An X-ray (radiograph) is a noninvasive medical test that helps physicians diagnose and treat medical conditions. Imaging with x-rays involves exposing a part of the body to a small dose of ionizing radiation ionizing to produce pictures of the inside of the body. X-rays are the oldest and most frequently used form of medical imaging.
One of the diagnostic tools that the Annie Jeffrey Health Center Radiology Department uses is called a MRI. A magnetic resonance imaging (MRI) is an imaging technique that uses magnetic forces instead of radiation to take pictures of muscular and soft tissues that typically involve injuries of the shoulders, knees, spine, brain, and other areas. This portable unit comes to Annie Jeffrey Health Center once a week for the patients in our community.
Annie Jeffrey Health Center has an in-house CT Scanner. A CT scanner is a piece of equipment that the patient lies on while a fan beam of x-ray is created as the rotating frame spins the x-ray tube and detector around the patient. The most common uses for a CT scan are for head, chest, abdomen, pelvis or spinal injuries.
Ultrasound, also called sonography, is a diagnostic medical procedure that uses high-frequency sound waves to produce dynamic visual images of organs, tissues or blood flow inside the body. The high-frequency sound waves are transmitted to the area of interest and the returning echoes recorded. Ultrasound can be used to examine many parts of the body, such as the abdomen, breasts, female reproductive system, prostate, heart and blood vessels and more. In obstetrics ultrasound is used to study the size and age of the fetus, as well as to examine the fetus for birth defects or other potential problems. In the abdomen, it is used to detect abnormalities such as gallstones or liver disease.
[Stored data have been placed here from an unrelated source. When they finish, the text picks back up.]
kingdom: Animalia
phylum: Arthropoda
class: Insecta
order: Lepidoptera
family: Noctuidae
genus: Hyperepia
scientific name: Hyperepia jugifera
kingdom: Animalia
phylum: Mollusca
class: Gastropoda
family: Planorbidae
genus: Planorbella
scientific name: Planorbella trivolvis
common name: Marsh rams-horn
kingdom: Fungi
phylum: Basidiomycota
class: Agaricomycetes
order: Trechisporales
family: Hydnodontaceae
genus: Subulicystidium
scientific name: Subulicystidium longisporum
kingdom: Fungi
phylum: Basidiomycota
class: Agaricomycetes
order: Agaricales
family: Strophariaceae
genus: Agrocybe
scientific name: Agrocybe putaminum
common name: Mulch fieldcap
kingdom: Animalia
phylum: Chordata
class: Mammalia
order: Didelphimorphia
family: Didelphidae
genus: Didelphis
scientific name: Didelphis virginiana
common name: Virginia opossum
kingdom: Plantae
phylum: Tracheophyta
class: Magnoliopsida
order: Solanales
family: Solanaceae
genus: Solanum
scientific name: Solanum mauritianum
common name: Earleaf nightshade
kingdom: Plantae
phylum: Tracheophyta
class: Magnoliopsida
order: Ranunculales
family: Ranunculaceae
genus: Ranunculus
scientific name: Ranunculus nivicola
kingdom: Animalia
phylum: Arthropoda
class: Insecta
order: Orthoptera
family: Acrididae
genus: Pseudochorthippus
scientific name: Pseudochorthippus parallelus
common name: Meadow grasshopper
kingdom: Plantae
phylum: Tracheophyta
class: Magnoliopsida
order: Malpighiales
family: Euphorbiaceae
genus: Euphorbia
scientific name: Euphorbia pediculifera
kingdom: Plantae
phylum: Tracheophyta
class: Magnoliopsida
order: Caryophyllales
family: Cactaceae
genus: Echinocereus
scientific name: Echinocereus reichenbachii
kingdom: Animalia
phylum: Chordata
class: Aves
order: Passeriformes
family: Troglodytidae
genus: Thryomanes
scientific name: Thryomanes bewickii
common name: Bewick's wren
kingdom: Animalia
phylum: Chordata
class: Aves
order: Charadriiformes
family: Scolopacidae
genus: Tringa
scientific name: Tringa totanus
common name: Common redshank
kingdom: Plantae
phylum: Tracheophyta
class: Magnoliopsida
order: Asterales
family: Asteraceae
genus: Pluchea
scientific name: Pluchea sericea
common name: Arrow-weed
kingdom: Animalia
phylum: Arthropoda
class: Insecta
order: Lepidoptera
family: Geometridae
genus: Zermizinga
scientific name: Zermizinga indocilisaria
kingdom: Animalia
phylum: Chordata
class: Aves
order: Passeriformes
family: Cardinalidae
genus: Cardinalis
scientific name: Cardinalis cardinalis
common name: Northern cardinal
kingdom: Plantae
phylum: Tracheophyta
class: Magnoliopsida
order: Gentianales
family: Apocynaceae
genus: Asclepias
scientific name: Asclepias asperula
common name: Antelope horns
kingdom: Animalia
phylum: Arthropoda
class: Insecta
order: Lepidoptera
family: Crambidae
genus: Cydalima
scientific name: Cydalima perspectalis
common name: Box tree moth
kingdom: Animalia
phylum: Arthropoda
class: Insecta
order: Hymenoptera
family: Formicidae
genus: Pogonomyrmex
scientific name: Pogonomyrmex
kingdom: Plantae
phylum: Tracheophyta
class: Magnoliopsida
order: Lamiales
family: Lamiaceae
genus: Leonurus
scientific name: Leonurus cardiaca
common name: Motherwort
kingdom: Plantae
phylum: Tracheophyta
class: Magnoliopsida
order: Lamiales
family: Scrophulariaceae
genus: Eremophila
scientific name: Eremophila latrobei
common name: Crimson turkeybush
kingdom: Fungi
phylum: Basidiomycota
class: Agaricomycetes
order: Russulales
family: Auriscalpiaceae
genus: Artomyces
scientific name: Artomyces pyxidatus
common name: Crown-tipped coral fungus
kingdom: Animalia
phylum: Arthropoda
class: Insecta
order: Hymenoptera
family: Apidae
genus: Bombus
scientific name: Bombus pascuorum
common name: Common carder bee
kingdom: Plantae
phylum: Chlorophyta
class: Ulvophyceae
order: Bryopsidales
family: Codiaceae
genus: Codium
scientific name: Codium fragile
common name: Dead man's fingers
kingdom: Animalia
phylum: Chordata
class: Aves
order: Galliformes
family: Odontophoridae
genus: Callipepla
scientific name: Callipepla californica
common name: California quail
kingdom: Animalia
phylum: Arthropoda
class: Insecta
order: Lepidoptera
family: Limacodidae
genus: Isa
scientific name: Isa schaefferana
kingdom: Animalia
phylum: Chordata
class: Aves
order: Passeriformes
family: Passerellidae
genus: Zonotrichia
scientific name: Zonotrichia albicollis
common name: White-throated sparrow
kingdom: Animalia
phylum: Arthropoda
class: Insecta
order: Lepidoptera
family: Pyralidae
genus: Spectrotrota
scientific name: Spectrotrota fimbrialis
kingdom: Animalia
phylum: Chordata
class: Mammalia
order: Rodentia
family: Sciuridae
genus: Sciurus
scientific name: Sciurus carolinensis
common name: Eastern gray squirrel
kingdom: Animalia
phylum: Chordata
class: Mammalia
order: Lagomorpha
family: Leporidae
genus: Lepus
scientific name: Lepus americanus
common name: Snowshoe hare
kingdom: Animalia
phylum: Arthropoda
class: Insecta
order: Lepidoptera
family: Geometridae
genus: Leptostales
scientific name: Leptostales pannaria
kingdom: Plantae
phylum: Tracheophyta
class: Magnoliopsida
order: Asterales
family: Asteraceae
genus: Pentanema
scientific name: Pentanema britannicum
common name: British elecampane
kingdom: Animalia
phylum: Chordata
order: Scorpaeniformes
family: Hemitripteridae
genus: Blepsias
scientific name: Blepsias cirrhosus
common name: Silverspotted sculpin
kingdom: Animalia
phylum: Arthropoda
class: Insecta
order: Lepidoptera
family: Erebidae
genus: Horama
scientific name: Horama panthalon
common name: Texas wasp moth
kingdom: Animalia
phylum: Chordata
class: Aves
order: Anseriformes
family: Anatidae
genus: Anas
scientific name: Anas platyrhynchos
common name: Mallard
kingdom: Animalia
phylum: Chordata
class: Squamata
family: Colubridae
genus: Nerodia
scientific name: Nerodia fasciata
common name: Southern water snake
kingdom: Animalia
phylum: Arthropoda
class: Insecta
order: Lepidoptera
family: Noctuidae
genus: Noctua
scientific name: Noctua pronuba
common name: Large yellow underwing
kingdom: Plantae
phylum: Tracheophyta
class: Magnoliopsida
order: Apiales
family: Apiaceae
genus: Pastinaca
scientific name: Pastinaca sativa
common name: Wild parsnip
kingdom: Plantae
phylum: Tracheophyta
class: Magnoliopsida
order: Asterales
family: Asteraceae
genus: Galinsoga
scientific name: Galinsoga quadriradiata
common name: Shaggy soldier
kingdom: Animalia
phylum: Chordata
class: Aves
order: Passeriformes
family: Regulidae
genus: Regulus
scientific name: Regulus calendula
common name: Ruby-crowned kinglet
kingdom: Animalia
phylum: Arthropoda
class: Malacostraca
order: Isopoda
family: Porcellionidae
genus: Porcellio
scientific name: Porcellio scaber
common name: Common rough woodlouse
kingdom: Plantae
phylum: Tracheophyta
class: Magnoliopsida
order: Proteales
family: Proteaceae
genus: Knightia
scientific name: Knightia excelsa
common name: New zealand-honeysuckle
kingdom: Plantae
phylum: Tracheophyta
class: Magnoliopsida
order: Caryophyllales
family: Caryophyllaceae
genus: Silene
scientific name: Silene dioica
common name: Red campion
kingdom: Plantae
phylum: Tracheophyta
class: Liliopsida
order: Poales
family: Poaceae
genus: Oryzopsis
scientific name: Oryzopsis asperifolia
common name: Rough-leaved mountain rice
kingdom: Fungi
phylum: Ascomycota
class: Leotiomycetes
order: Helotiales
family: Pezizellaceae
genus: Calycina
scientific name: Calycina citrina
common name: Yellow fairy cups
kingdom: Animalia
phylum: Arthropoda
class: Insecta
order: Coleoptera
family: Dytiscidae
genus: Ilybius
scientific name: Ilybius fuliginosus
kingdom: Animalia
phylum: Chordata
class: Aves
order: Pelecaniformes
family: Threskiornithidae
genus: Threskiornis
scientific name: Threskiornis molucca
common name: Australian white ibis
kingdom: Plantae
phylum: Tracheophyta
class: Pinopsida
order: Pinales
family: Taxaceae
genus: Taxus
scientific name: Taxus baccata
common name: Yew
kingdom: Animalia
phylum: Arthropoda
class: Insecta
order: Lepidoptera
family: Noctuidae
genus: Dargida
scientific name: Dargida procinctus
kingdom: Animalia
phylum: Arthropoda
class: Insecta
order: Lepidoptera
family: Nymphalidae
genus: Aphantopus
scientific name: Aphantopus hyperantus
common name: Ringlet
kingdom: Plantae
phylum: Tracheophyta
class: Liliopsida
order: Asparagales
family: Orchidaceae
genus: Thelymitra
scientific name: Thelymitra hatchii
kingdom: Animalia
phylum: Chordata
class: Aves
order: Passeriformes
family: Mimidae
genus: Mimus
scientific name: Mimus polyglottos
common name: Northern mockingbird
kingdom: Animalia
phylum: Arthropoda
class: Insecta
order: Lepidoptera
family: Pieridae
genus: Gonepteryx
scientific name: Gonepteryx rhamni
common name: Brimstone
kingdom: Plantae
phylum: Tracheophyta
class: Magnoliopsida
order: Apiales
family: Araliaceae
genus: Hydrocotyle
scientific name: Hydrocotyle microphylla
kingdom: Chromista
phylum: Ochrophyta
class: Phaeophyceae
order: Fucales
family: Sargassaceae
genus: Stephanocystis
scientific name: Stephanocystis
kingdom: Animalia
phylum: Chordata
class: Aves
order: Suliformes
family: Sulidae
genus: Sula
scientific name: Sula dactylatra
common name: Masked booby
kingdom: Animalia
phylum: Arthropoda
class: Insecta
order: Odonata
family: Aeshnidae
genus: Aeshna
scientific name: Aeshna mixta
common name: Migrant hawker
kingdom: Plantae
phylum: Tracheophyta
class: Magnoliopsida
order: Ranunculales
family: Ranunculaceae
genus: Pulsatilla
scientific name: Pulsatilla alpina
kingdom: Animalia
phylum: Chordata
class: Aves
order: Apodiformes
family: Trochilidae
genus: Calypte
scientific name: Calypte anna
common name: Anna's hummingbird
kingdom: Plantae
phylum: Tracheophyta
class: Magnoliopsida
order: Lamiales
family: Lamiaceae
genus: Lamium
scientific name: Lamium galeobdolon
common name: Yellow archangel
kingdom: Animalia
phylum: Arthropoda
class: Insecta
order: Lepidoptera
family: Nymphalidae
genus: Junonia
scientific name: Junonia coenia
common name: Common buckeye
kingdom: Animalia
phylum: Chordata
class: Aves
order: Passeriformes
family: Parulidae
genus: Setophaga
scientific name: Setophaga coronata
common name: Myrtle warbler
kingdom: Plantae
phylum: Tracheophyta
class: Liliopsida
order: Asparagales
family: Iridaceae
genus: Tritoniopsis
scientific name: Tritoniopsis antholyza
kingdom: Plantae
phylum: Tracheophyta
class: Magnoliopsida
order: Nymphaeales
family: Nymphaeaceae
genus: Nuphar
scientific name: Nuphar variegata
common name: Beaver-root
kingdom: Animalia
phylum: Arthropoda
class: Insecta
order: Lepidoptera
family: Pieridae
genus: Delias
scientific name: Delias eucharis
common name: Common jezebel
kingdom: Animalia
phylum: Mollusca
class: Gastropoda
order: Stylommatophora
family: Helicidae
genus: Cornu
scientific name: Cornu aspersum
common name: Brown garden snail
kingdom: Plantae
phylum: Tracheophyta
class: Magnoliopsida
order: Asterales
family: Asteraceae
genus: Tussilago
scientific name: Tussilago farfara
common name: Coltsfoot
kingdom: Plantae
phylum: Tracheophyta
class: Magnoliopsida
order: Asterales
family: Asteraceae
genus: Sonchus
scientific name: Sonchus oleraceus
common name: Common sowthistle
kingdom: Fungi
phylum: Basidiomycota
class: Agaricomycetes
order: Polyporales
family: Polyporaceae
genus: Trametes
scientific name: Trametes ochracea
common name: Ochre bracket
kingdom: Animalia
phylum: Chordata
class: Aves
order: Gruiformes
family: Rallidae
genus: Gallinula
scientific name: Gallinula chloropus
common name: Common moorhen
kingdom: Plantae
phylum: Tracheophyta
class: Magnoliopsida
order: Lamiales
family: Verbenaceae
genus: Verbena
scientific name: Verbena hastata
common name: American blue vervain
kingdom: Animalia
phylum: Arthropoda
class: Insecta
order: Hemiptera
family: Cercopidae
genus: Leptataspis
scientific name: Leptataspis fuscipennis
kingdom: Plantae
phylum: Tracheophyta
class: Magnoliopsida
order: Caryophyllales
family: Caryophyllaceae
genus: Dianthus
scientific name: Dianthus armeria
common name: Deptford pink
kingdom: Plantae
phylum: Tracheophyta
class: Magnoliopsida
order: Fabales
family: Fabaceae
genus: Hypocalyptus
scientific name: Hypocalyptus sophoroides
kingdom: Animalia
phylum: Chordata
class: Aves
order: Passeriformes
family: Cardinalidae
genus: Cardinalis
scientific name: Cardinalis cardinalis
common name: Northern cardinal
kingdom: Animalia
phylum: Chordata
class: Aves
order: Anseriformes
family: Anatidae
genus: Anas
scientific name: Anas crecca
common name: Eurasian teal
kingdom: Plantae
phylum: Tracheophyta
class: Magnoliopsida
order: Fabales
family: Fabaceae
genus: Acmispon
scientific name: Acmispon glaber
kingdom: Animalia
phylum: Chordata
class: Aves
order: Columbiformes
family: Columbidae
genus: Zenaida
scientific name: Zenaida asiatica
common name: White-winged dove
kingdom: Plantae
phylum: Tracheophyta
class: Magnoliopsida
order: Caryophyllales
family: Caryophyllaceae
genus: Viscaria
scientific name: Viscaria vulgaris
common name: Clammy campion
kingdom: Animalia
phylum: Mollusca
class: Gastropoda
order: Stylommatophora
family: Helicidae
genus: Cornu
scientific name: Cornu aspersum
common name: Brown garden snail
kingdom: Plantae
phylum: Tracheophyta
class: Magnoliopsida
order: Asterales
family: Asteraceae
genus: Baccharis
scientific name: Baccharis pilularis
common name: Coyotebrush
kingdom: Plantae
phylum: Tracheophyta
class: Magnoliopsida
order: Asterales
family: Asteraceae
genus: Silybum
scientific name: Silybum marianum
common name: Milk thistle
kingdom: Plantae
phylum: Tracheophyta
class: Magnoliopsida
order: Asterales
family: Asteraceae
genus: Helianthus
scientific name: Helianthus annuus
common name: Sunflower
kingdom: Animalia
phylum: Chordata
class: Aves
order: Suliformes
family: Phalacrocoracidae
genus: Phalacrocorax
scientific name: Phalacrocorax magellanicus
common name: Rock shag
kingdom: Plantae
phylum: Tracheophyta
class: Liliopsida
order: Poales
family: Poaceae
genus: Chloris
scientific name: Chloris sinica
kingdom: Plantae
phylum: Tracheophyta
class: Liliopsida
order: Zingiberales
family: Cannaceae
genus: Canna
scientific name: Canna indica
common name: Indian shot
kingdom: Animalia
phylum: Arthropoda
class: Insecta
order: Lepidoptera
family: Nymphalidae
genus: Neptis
Another Radiology test offered at Annie Jeffrey is a bone density radiology procedure. Calcium and protein make up your bones. There is a hard outer bone and a spongy inner bone. As you grow from infancy through the early 30’s, your bone is steadily renewing and replacing itself to stay dense and strong. As you enter your mid-thirties, the ability to replace old bone is diminished. This causes the outer bone to become thinner and the holes in the inner bone to become larger and weaker. Over time, your bones are not as strong as they used to be.
Mammography screening is the single most effective method of early detection of breast cancer. The sooner breast cancer is detected, the less likely a woman will need highly invasive and uncomfortable treatments and the more likely she will survive the disease. In the United States, one out of seven women will develop breast cancer in her lifetime. Significant progress in mammography technology is helping physicians to diagnose the disease earlier with improved outcomes. Today, there are more than 2 million breast cancer survivors in the United States. An annual mammogram is recommended for women over age 40. A PET/CT scan is noninvasive, painless and takes about 30 minutes. PET, or positron emission tomography identifies cancerous cells - even at an early stage when other modalities may miss them. CT, or computed tomography, yields a detailed picture of the body’s anatomical structures by taking X-ray slices of the body. The combined PET/CT machine allows physicians to rapidly perform both scans in one session without having to move the patient. This means physicians can precisely overlay the data of the PET scan and the detailed data of the CT scan to pinpoint the location and stage of tumors. While PET/CT is primarily used in cancer treatment, it also is used in cardiology and brain imaging.
Nuclear medicine is a branch of medical imaging that uses small amounts of radioactive material to diagnose or treat a variety of diseases, including many types of cancers, heart disease and certain other abnormalities within the body. Nuclear medicine imaging procedures are noninvasive and, with the exception of intravenous injections, are usually painless medical tests that help physicians diagnose medical conditions.